Khadeeja is the thorn of the family because she is the daughter of a mentally ill fisherwoman. When the news comes that her lost brother has joined a terrorist organization, both Khadeeja and her mother are cast out by the community and the husband divorces her over a text message. Calling this anachronistic will be an understatement given that the now BJP-led central government is wielding its notorious triple talaq bill (2018) to criminalise Muslim men who engage in the instant divorce.

Notwithstanding this legal pothole, the act of divorcing through text is something that Muslim men rarely engages in; the act itself is despicable just like the director's attempt to show it as a common phenomenon in the community.

Another thing to note here is that, even now, the director was unable to restrain himself from including a terrorist narrative in a movie claiming to portray Muslim lives and, needless to say, this addition was not at all innocent. "When will the women be saved from the debilitating sorrow of their men joining terrorist organizations!", director laments; and the public too, laments with him.

Upon having a confrontation with the police about her brother and then losing their home, the mother-daughter duo seeks shelter in a mosque where they encounter a compassionate muezzin who helps them; as a symbolic guide to the journey of her soul. The muezzin masturbates and Khadeeja sees it; why? I don't know. Perhaps to show that all Muslim men are sexually frustrated? It certainly seems so. After receiving news that the "extremist" brother was killed, Khadeeja and her mother go to the muezzin's now-empty home and try to find a living with the money the muezzin kindly entrusted to her, but the mother dies in a fateful turn of events, almost as if by a sadistic turn of a pen.

Then the transformative phase in Khadeeja's life ensues. She has sex with a local man who was lecherously eying her constantly, then with his help navigates the life of physical intimacy, engaging in sex work. She reads a book titled 'Islam and Sex'; this scene is intended to religiously underpin the transformative phase, the motivations and the actions. After this phase, she is assaulted by the police and suffers the stillbirth of her child. Revengeful, she invites all of the main actors of the society- the priests, the party members, her ex-husband, the police etc.- for iftar and cooks the dead body of her fetus into a Biriyani and serves it to them. A cathartic scene was intended but failed to deliver.
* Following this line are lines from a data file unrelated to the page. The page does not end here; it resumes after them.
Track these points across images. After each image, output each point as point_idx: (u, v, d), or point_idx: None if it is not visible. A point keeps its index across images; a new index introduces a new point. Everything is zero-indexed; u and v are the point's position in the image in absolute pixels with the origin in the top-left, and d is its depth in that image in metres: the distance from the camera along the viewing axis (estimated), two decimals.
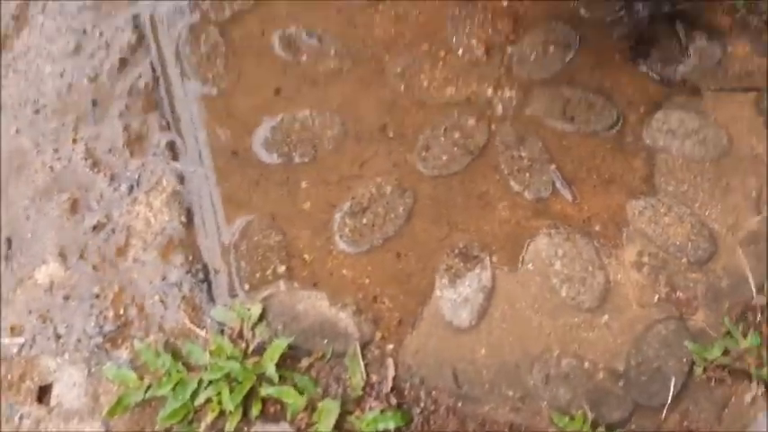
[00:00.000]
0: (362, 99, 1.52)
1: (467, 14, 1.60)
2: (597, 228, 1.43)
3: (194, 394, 1.21)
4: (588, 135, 1.50)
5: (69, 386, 1.25)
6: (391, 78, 1.54)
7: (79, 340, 1.29)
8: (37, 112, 1.48)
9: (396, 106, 1.52)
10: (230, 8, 1.56)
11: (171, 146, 1.45)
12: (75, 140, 1.46)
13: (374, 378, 1.26)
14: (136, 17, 1.56)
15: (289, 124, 1.48)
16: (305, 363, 1.27)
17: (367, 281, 1.37)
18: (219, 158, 1.45)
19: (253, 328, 1.28)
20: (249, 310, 1.30)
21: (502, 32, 1.59)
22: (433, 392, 1.26)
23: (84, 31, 1.55)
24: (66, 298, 1.34)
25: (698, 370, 1.29)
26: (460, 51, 1.57)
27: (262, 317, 1.30)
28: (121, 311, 1.33)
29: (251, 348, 1.25)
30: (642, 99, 1.54)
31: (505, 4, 1.61)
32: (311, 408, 1.22)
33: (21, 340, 1.29)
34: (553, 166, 1.47)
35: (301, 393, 1.22)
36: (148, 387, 1.22)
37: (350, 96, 1.52)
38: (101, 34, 1.55)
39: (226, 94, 1.50)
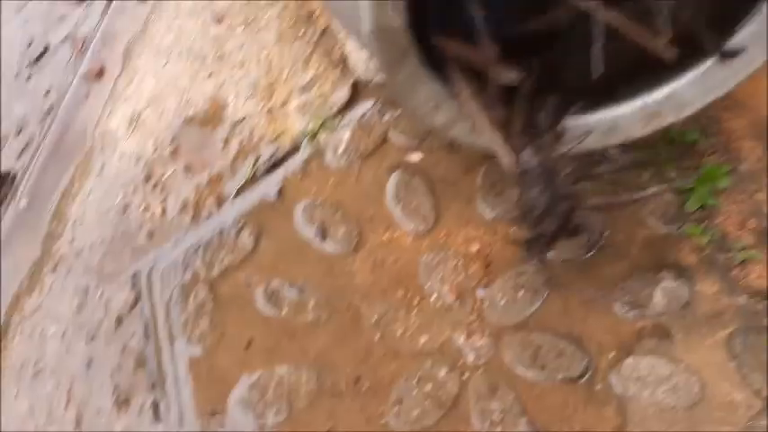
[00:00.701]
0: (338, 350, 1.59)
1: (439, 260, 1.69)
2: None
3: None
4: (559, 384, 1.52)
5: None
6: (367, 327, 1.62)
7: None
8: (36, 374, 1.60)
9: (371, 356, 1.58)
10: (219, 265, 1.69)
11: (155, 406, 1.53)
12: (67, 403, 1.55)
13: None
14: (135, 275, 1.71)
15: (266, 381, 1.55)
16: None
17: None
18: (199, 420, 1.51)
19: None
20: None
21: (473, 277, 1.67)
22: None
23: (87, 291, 1.69)
24: None
25: None
26: (434, 297, 1.65)
27: None
28: None
29: None
30: (612, 344, 1.56)
31: (475, 249, 1.70)
32: None
33: None
34: (525, 419, 1.48)
35: None
36: None
37: (326, 348, 1.59)
38: (102, 294, 1.69)
39: (209, 352, 1.59)
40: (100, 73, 2.14)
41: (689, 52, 1.28)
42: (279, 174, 1.83)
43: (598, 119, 1.43)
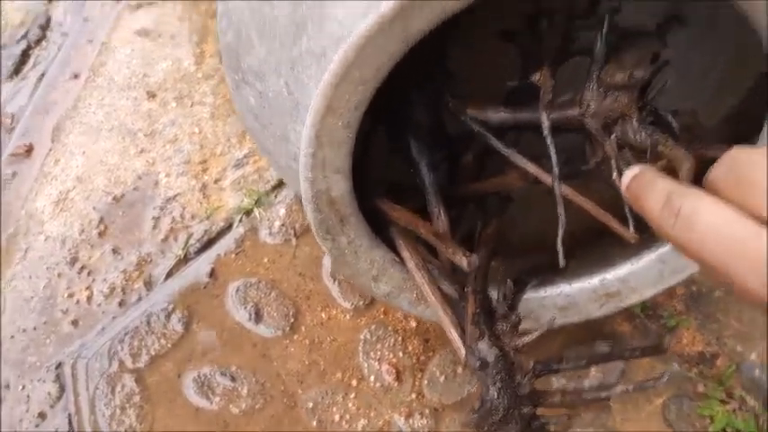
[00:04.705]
0: None
1: (378, 338, 1.67)
2: None
3: None
4: None
5: None
6: (303, 414, 1.57)
7: None
8: None
9: None
10: (147, 353, 1.63)
11: None
12: None
13: None
14: (59, 366, 1.63)
15: None
16: None
17: None
18: None
19: None
20: None
21: (412, 354, 1.65)
22: None
23: (8, 386, 1.60)
24: None
25: None
26: (372, 378, 1.62)
27: None
28: None
29: None
30: (550, 418, 1.55)
31: (414, 324, 1.68)
32: None
33: None
34: None
35: None
36: None
37: None
38: (23, 388, 1.60)
39: None
40: (28, 151, 2.09)
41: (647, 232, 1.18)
42: (211, 253, 1.79)
43: (552, 294, 1.33)
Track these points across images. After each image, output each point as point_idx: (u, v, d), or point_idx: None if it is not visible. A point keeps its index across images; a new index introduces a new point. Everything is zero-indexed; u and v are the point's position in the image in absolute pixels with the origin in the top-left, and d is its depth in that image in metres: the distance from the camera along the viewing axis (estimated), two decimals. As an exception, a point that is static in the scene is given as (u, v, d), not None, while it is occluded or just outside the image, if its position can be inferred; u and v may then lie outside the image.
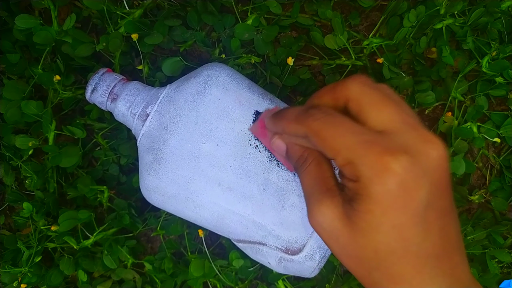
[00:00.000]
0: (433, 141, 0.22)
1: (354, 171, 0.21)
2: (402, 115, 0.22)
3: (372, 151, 0.21)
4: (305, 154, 0.26)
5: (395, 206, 0.21)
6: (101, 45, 0.43)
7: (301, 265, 0.35)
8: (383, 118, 0.22)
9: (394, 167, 0.20)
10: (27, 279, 0.46)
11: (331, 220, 0.23)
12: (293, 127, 0.25)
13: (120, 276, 0.49)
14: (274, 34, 0.45)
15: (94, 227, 0.46)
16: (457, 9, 0.46)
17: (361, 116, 0.23)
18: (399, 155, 0.20)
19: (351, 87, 0.24)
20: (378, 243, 0.22)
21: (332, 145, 0.22)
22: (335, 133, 0.22)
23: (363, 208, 0.21)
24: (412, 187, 0.21)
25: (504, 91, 0.48)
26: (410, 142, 0.21)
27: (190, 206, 0.36)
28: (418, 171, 0.21)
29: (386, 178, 0.20)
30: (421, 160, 0.21)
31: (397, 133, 0.22)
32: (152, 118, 0.36)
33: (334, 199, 0.23)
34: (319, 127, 0.23)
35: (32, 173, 0.45)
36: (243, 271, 0.46)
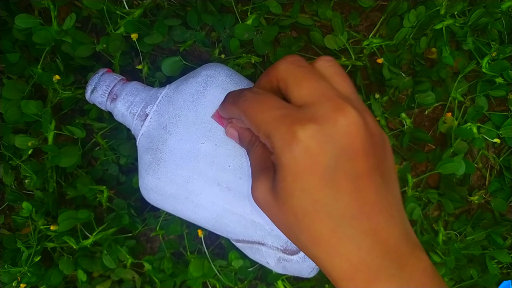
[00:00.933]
0: (343, 110, 0.23)
1: (270, 144, 0.23)
2: (321, 88, 0.24)
3: (284, 123, 0.23)
4: (253, 138, 0.27)
5: (303, 171, 0.22)
6: (101, 45, 0.43)
7: (300, 265, 0.35)
8: (302, 93, 0.24)
9: (299, 136, 0.22)
10: (27, 279, 0.46)
11: (264, 193, 0.25)
12: (231, 109, 0.27)
13: (119, 276, 0.49)
14: (274, 34, 0.45)
15: (94, 227, 0.46)
16: (457, 10, 0.46)
17: (287, 94, 0.25)
18: (306, 124, 0.22)
19: (279, 67, 0.25)
20: (294, 207, 0.23)
21: (256, 121, 0.24)
22: (258, 111, 0.24)
23: (279, 177, 0.23)
24: (317, 153, 0.22)
25: (504, 92, 0.48)
26: (321, 112, 0.23)
27: (189, 206, 0.36)
28: (324, 138, 0.22)
29: (293, 146, 0.22)
30: (328, 127, 0.22)
31: (312, 105, 0.23)
32: (151, 118, 0.36)
33: (267, 175, 0.25)
34: (247, 106, 0.25)
35: (31, 172, 0.45)
36: (242, 271, 0.46)
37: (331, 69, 0.26)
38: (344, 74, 0.26)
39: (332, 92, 0.24)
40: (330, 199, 0.23)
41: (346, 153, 0.23)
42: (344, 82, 0.26)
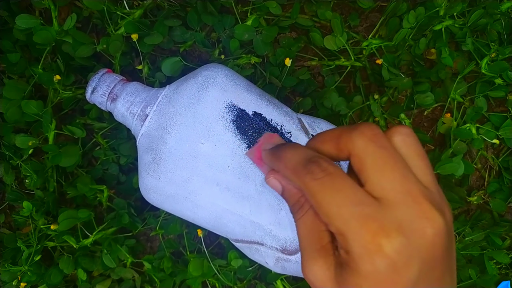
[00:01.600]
0: (431, 218, 0.21)
1: (345, 245, 0.21)
2: (405, 183, 0.22)
3: (366, 228, 0.20)
4: (301, 200, 0.25)
5: (384, 284, 0.21)
6: (101, 46, 0.43)
7: (298, 265, 0.35)
8: (383, 184, 0.22)
9: (386, 250, 0.20)
10: (27, 278, 0.46)
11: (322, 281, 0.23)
12: (290, 176, 0.24)
13: (119, 275, 0.49)
14: (273, 35, 0.45)
15: (94, 226, 0.46)
16: (457, 11, 0.46)
17: (361, 176, 0.22)
18: (393, 237, 0.20)
19: (356, 141, 0.22)
20: None
21: (327, 212, 0.21)
22: (331, 200, 0.21)
23: (352, 280, 0.21)
24: (401, 268, 0.20)
25: (503, 93, 0.48)
26: (407, 217, 0.21)
27: (189, 206, 0.36)
28: (410, 252, 0.20)
29: (376, 259, 0.20)
30: (415, 239, 0.21)
31: (395, 205, 0.21)
32: (151, 118, 0.36)
33: (327, 259, 0.23)
34: (316, 188, 0.22)
35: (32, 172, 0.45)
36: (241, 270, 0.46)
37: (411, 149, 0.23)
38: (424, 153, 0.23)
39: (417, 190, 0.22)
40: None
41: (429, 264, 0.21)
42: (426, 167, 0.23)
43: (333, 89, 0.47)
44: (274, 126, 0.36)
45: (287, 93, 0.48)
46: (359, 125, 0.23)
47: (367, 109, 0.48)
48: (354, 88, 0.50)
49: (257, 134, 0.35)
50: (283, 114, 0.37)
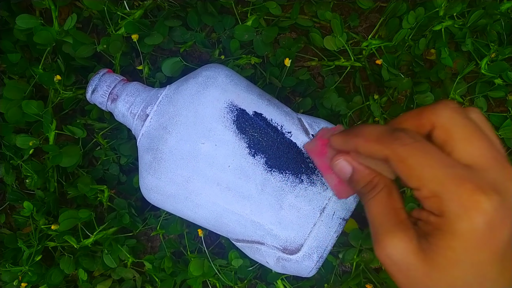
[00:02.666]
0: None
1: (439, 206, 0.21)
2: (492, 150, 0.22)
3: (463, 187, 0.20)
4: (375, 180, 0.25)
5: (479, 244, 0.21)
6: (101, 46, 0.43)
7: (299, 265, 0.35)
8: (472, 151, 0.22)
9: (485, 206, 0.20)
10: (28, 278, 0.46)
11: (404, 253, 0.22)
12: (373, 147, 0.23)
13: (120, 275, 0.49)
14: (273, 35, 0.45)
15: (94, 226, 0.47)
16: (456, 11, 0.46)
17: (447, 145, 0.22)
18: (492, 194, 0.20)
19: (440, 113, 0.23)
20: (455, 279, 0.21)
21: (419, 174, 0.21)
22: (424, 162, 0.21)
23: (443, 244, 0.21)
24: (498, 226, 0.20)
25: (503, 93, 0.48)
26: (499, 179, 0.21)
27: (189, 206, 0.36)
28: (505, 211, 0.20)
29: (475, 217, 0.20)
30: (509, 199, 0.21)
31: (487, 170, 0.21)
32: (151, 118, 0.36)
33: (407, 232, 0.22)
34: (407, 153, 0.22)
35: (32, 172, 0.46)
36: (242, 270, 0.46)
37: (486, 125, 0.24)
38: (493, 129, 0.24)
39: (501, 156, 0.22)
40: (496, 275, 0.21)
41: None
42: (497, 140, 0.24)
43: (333, 89, 0.47)
44: (274, 126, 0.36)
45: (287, 93, 0.49)
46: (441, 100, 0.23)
47: (366, 109, 0.48)
48: (354, 88, 0.50)
49: (257, 134, 0.35)
50: (283, 114, 0.37)
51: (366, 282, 0.46)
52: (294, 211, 0.34)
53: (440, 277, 0.22)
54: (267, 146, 0.35)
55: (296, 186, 0.35)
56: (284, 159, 0.35)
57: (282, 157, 0.35)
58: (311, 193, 0.35)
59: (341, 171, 0.26)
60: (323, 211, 0.34)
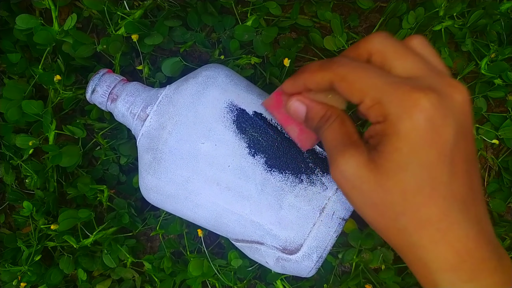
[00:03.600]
0: (458, 86, 0.22)
1: (382, 110, 0.21)
2: (426, 63, 0.23)
3: (401, 89, 0.21)
4: (328, 112, 0.26)
5: (424, 142, 0.21)
6: (101, 46, 0.43)
7: (299, 265, 0.35)
8: (408, 66, 0.22)
9: (423, 103, 0.20)
10: (27, 278, 0.46)
11: (356, 167, 0.23)
12: (317, 76, 0.24)
13: (119, 275, 0.49)
14: (273, 35, 0.45)
15: (94, 226, 0.47)
16: (456, 11, 0.46)
17: (385, 66, 0.23)
18: (429, 92, 0.21)
19: (373, 40, 0.24)
20: (405, 183, 0.21)
21: (360, 86, 0.22)
22: (363, 76, 0.22)
23: (390, 148, 0.21)
24: (440, 124, 0.21)
25: (503, 93, 0.48)
26: (436, 84, 0.21)
27: (189, 206, 0.36)
28: (445, 110, 0.21)
29: (415, 114, 0.20)
30: (448, 101, 0.21)
31: (424, 77, 0.22)
32: (151, 118, 0.36)
33: (358, 148, 0.23)
34: (346, 71, 0.23)
35: (32, 172, 0.46)
36: (241, 270, 0.46)
37: (428, 49, 0.24)
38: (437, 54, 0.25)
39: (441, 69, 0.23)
40: (446, 179, 0.21)
41: (462, 131, 0.21)
42: (441, 62, 0.24)
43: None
44: (274, 126, 0.36)
45: (287, 93, 0.49)
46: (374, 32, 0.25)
47: (367, 109, 0.48)
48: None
49: (257, 134, 0.35)
50: (283, 114, 0.37)
51: (366, 283, 0.46)
52: (293, 211, 0.34)
53: (392, 184, 0.22)
54: (267, 146, 0.35)
55: (295, 186, 0.35)
56: (284, 159, 0.35)
57: (282, 157, 0.35)
58: (310, 193, 0.35)
59: (296, 112, 0.27)
60: (322, 211, 0.34)
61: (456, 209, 0.21)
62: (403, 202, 0.22)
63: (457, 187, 0.21)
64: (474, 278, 0.21)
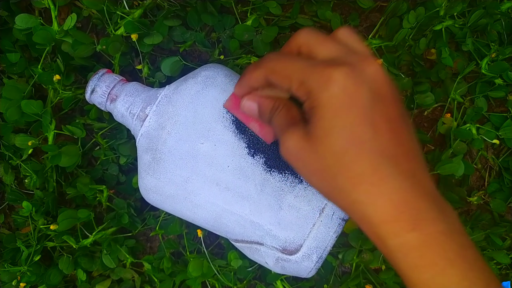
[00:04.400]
0: (368, 60, 0.25)
1: (306, 88, 0.25)
2: (345, 47, 0.26)
3: (319, 68, 0.24)
4: (276, 103, 0.28)
5: (342, 107, 0.24)
6: (101, 46, 0.43)
7: (298, 265, 0.35)
8: (327, 50, 0.26)
9: (336, 75, 0.24)
10: (26, 278, 0.46)
11: (296, 140, 0.26)
12: (254, 74, 0.28)
13: (119, 276, 0.49)
14: (273, 35, 0.45)
15: (93, 227, 0.46)
16: (457, 11, 0.46)
17: (311, 54, 0.27)
18: (339, 66, 0.24)
19: (300, 34, 0.27)
20: (333, 145, 0.24)
21: (286, 73, 0.26)
22: (288, 64, 0.26)
23: (316, 117, 0.24)
24: (354, 91, 0.24)
25: (503, 93, 0.48)
26: (349, 60, 0.25)
27: (188, 206, 0.36)
28: (357, 79, 0.24)
29: (330, 85, 0.24)
30: (359, 71, 0.24)
31: (340, 57, 0.25)
32: (150, 118, 0.36)
33: (298, 126, 0.26)
34: (273, 63, 0.27)
35: (31, 172, 0.45)
36: (241, 271, 0.46)
37: (351, 37, 0.27)
38: (363, 42, 0.28)
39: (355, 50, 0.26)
40: (369, 136, 0.24)
41: (378, 96, 0.24)
42: (363, 46, 0.27)
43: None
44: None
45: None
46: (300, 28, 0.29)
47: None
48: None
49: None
50: (283, 114, 0.37)
51: (366, 283, 0.46)
52: (293, 212, 0.34)
53: (323, 149, 0.24)
54: (266, 146, 0.35)
55: (295, 186, 0.35)
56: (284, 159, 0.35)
57: (282, 157, 0.35)
58: (310, 193, 0.35)
59: (250, 110, 0.30)
60: (322, 211, 0.34)
61: (386, 163, 0.23)
62: (336, 164, 0.24)
63: (383, 143, 0.24)
64: (416, 227, 0.23)
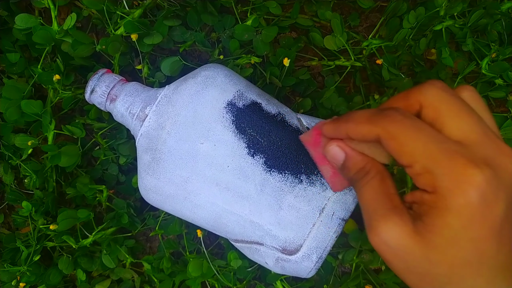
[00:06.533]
0: (508, 154, 0.22)
1: (432, 181, 0.21)
2: (482, 125, 0.22)
3: (456, 162, 0.20)
4: (368, 166, 0.25)
5: (475, 219, 0.20)
6: (100, 46, 0.43)
7: (298, 265, 0.35)
8: (462, 127, 0.22)
9: (477, 180, 0.20)
10: (26, 278, 0.46)
11: (400, 237, 0.22)
12: (364, 128, 0.23)
13: (118, 276, 0.49)
14: (273, 35, 0.45)
15: (93, 227, 0.46)
16: (457, 11, 0.46)
17: (437, 123, 0.22)
18: (484, 168, 0.20)
19: (427, 92, 0.23)
20: (454, 258, 0.21)
21: (411, 150, 0.21)
22: (415, 138, 0.21)
23: (440, 222, 0.21)
24: (492, 200, 0.20)
25: (504, 93, 0.48)
26: (490, 154, 0.21)
27: (188, 206, 0.36)
28: (498, 184, 0.20)
29: (469, 190, 0.20)
30: (501, 173, 0.21)
31: (477, 144, 0.21)
32: (150, 118, 0.36)
33: (402, 216, 0.22)
34: (397, 129, 0.22)
35: (31, 172, 0.45)
36: (241, 271, 0.46)
37: (479, 103, 0.24)
38: (488, 108, 0.24)
39: (491, 132, 0.22)
40: (494, 251, 0.21)
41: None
42: (492, 119, 0.24)
43: (333, 89, 0.47)
44: (273, 126, 0.35)
45: (286, 93, 0.48)
46: (428, 81, 0.23)
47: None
48: (354, 88, 0.50)
49: (257, 134, 0.35)
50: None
51: (366, 283, 0.46)
52: (293, 212, 0.34)
53: (439, 258, 0.21)
54: (266, 146, 0.35)
55: (295, 186, 0.34)
56: (284, 159, 0.35)
57: (282, 157, 0.35)
58: (310, 193, 0.34)
59: (334, 158, 0.26)
60: (322, 211, 0.34)
61: (500, 276, 0.22)
62: (450, 274, 0.22)
63: (503, 256, 0.21)
64: None
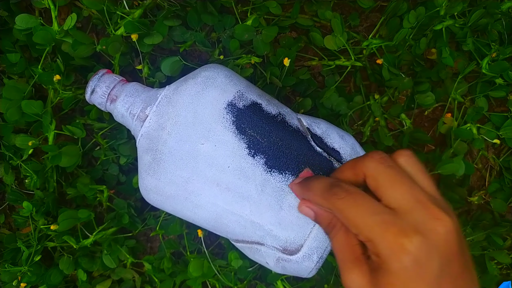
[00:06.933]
0: (441, 218, 0.25)
1: (374, 249, 0.25)
2: (413, 193, 0.26)
3: (389, 232, 0.24)
4: (333, 221, 0.29)
5: (413, 279, 0.24)
6: (100, 46, 0.43)
7: (299, 265, 0.35)
8: (396, 196, 0.26)
9: (408, 247, 0.24)
10: (27, 278, 0.46)
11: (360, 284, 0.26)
12: (319, 201, 0.28)
13: (119, 276, 0.49)
14: (273, 35, 0.45)
15: (94, 227, 0.46)
16: (457, 10, 0.46)
17: (377, 192, 0.26)
18: (412, 236, 0.24)
19: (368, 165, 0.27)
20: None
21: (354, 223, 0.25)
22: (356, 213, 0.25)
23: (385, 280, 0.25)
24: (424, 262, 0.24)
25: (504, 93, 0.48)
26: (421, 220, 0.24)
27: (189, 206, 0.36)
28: (429, 248, 0.24)
29: (402, 257, 0.24)
30: (431, 237, 0.24)
31: (409, 212, 0.25)
32: (150, 119, 0.36)
33: (362, 268, 0.26)
34: (342, 206, 0.26)
35: (32, 172, 0.45)
36: (242, 271, 0.46)
37: (414, 167, 0.28)
38: (424, 169, 0.28)
39: (424, 198, 0.25)
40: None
41: (447, 258, 0.24)
42: (428, 180, 0.27)
43: (333, 89, 0.47)
44: (274, 126, 0.35)
45: (287, 93, 0.48)
46: (368, 153, 0.28)
47: (367, 109, 0.48)
48: (355, 88, 0.50)
49: (257, 134, 0.35)
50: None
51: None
52: (294, 212, 0.34)
53: None
54: (266, 146, 0.35)
55: (296, 186, 0.34)
56: (284, 160, 0.35)
57: (282, 158, 0.35)
58: (311, 193, 0.34)
59: (307, 214, 0.31)
60: (323, 211, 0.34)
61: None
62: None
63: None
64: None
In the movie, we are confronted with a protagonist, Khadeeja, who through her actions, attempts to break free of what is supposed to be the shackles that incarcerate her to a life of toil. The apparent struggle of Khadeeja is the bread and butter of the movie, and Kani tried her best to show justice to the overall aim of the film, that is to capitalize on the Islamophobic sentiments of the public- "progressive" psyche. Through the protagonist, a victim, according to the filmmaker, of the religiously sanctioned marginalisation of women, sex emblematizes a path to liberation.

This is the thread that runs throughout the movie in association with a shallow and outside imagination of what constitutes the "problem of Muslim women". The usage of sex as a liberatory mechanism is inspired, but the director's usage of this theme, brimming with potential, to only condemn a community as sexually deprived, points towards the growing trend among the so-called progressives to use the socially shunned terms to flaunt their artistry and to bag an arm-chair space in the progressive space so that they can sit comfortably, looking down upon the toiling masses, sipping cheap liquor while discussing the social implications of the Odessa steps.

The movie tried to emphasize the physicality of the body and portray the body at its barest, clumsiest, and violent moments, but often the poignancy fell short of a mile as the scenes and sequences were nothing but grotesque.

A series of violent scenes, most of which were attributed to the "barbarity" of the community, penned by a person with an immense saviour complex, Biriyani was like a tale told by an idiot, full of sound and fury, signifying nothing.